Melody menahan napas. "Aku—"

"Jadi, gue harus jadi mentor lo. Sabtu, gue selesai kerja setengah delapan. Mau nggak mau, lo harus siapin waktu dari jam setengah delapan sampe—hm, sembilan mungkin. Setiap hari Sabtu, sampe nilai lo bisa nyampe angka tujuh. Ngerti?"

"Ryuga, kamu bisa berhenti dari kerja kamu di hari Sabtu itu—maksudku, kamu bisa jadi mentor aku, dan Daddy bisa bayar kamu bua—"

"Nggak perlu," Ryuga memotong ucapan Melody. "Dari setengah delapan, sampe jam sembilan, hari Sabtu."

"Nggak perlu," suara Regan.

Mereka berdua berbicara seakan-akan hanya ada mereka berdua di dalam kelas, padahal masih ada Regan disana.

"Gue bisa jadi mentor Melody. Lo nggak perlu jadi mentor dia."

Kalau ingin jujur, sebenarnya Melody ingin Ryuga menjadi mentornya. Menambah waktu bersama Ryuga, Melody pikir itu akan menyenangkan. Tapi ia tidak ingin egois. Ryuga punya banyak hal yang lebih penting daripada nilainya, kan? Maksudnya, toh masih ada Regan yang bisa mengajarinya.

Satu alis Ryuga terangkat, "Lo? Jadi mentor Melody?"

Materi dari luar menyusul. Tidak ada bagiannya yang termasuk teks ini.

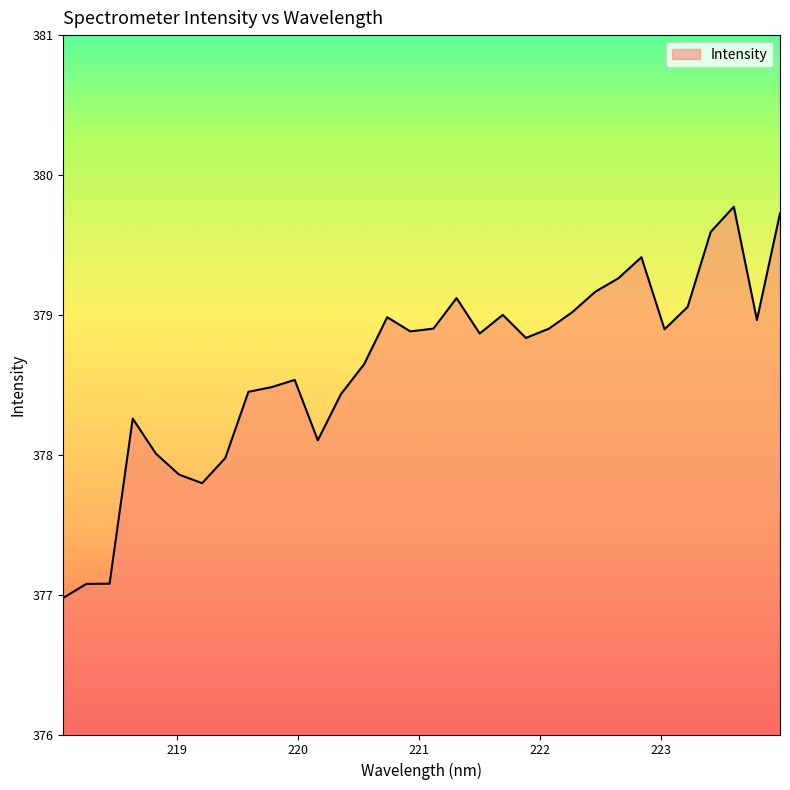

What is the minimum value shown in the chart?

377.0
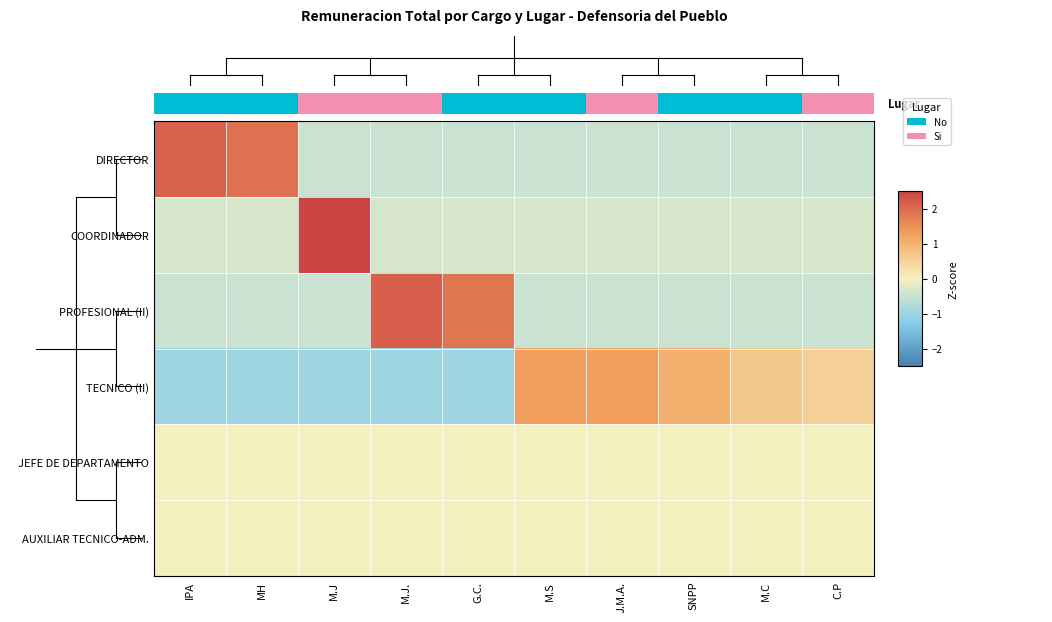

How many data points in DIRECTOR are above 0?

2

Di dalam pikirannya, Ryuga sedang meninbang-nimbang. Apa ia harus menyerahkan tugas ini pada Regan, atau tidak? Bagaimana jika Regan tidak mengajari Melody dengan baik? Yang terancam adalah nilainya, kan? Nilainya adalah segalanya untuknya. Ia tidak bisa kehilangan beasiswa disekolah ini. Tidak di sekolah ini.

"Lo meragukan gue?" Regan menatap Ryuga tajam. "Gue emang nggak sepinter lo, tapi gue mampu jadi mentor Melody."

"Nggak." Akhirnya, Ryuga memutuskan. "Gue bakal tetep jadi mentor Melody, titik."